With technology gained through acquiring Maxwell Technologies, in future, Tesla could produce its own battery cells instead of relying on Panasonic. This can be gleaned from comments from Elon Musk, JB Straubel and Drew Baglino at Tesla’s recent general meeting.
At the general meeting this month, Elon Musk hinted that scaling of battery production to keep up with demand was currently limiting Tesla’s growth: “As we scale battery production to very high levels, we have to look further down the supply chain and we might get into the mining business… I don’t know. A little bit at least. We do whatever we have to to ensure we can scale at the fastest rate possible.” But when it came to battery production, he didn’t seem to want to let the cat out of the bag. He simply stated that more would be announced during the “Battery and Powertrain Investor Day” that Tesla is planning before the end of the year.
CTO JB Straubel said that Tesla needed a “solution” to “large-scale solution for battery cell production,” but did not confirm their plans in this regard. Drew Baglino, vice president of technology, added that they wanted to be “master of their own destiny”.
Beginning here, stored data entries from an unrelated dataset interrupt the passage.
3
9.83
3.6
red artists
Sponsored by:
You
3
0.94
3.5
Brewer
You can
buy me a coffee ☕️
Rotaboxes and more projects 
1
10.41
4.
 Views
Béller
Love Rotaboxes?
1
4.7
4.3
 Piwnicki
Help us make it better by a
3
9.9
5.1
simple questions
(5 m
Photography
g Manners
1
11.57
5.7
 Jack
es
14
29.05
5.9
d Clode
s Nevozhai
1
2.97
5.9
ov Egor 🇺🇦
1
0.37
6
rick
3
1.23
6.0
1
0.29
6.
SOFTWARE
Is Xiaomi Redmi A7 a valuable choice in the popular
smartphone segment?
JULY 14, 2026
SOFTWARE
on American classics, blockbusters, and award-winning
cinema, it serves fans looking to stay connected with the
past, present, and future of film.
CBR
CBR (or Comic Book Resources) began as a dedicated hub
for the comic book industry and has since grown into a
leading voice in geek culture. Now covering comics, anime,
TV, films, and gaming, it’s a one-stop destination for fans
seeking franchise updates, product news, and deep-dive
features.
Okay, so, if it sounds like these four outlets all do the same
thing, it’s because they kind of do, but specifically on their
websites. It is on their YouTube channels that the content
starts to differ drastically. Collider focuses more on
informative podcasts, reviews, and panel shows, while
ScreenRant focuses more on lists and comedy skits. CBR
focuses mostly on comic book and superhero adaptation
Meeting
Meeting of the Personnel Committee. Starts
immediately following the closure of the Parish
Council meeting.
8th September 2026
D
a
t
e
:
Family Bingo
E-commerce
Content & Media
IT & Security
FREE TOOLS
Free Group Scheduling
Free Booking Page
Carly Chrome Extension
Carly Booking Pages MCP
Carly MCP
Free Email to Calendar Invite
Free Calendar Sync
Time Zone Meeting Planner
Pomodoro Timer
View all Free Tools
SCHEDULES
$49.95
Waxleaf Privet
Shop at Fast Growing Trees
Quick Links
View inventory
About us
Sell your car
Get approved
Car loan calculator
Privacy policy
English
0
Furthermore, Musk briefly mentioned the integration of the battery technology recently acquired from Maxwell after the Californian company’s recent takeover of Maxwell Technologies. “We think this is really quite strategic [..] this is a very important technology that will have big effect on the cost and scale of cell production – both reducing the cost and capital required to scale cell production.”
Until now, Tesla has been dependent on its partner Panasonic for battery cells. The 18650 cells for the S and X models are supplied by Panasonic, while the newer 2170 cells for the 3 model are manufactured by Panasonic at Gigafactory 1 in Nevada. Here, although the production takes place together in one large hall, Panasonic’s cell production facilities and employees belong to Panasonic. Only when the cells have been officially handed over to Tesla, do other employees and machines take over the further processing into battery packs for the electric cars.
In the middle of last year, Panasonic said it was planning to increase production capacities in Tesla’s Gigafactory 1. But in a strange turnaround in April just passed, according to a Nikkei report, Panasonic and Tesla’s plans to increase production capacity for battery cells at Gigafactory 1 were put on ice due to financial problems at Tesla and uncertainties about future demand. While this is making industry players wonder, Panasonic has now taken a very ambivalent stand.
It is certainly true that recently-acquired Maxwell Technologies could help with the possible in-house production of battery cells. For some time now, Maxwell has been working on so-called “dry electrodes” that do not require solvents and are designed to significantly improve the performance of lithium-ion cells and reduce production costs. Demo cells that have already been developed with an energy density of over 300 Wh/kg and a potential of over 500 Wh/kg.
A patent application from Canada shows just how much Tesla is already researching battery cells. It deals with a new way of analysing the electrolyte in a lithium cell. The aim is to prevent the failure of individual battery cells. The patent was filed by Jeff Dahn, head of Tesla Canada Industrial Research.
Tesla batteries are apparently already ahead in terms of price and quality. Analysts from UBS teamed up with engineers to figure out which electric vehicle batteries made by established manufacturers offer the best value. They concluded that cells made by Panasonic in Tesla’s Gigafactory are 20 per cent more cost efficient than the next best on offer from LG Chem.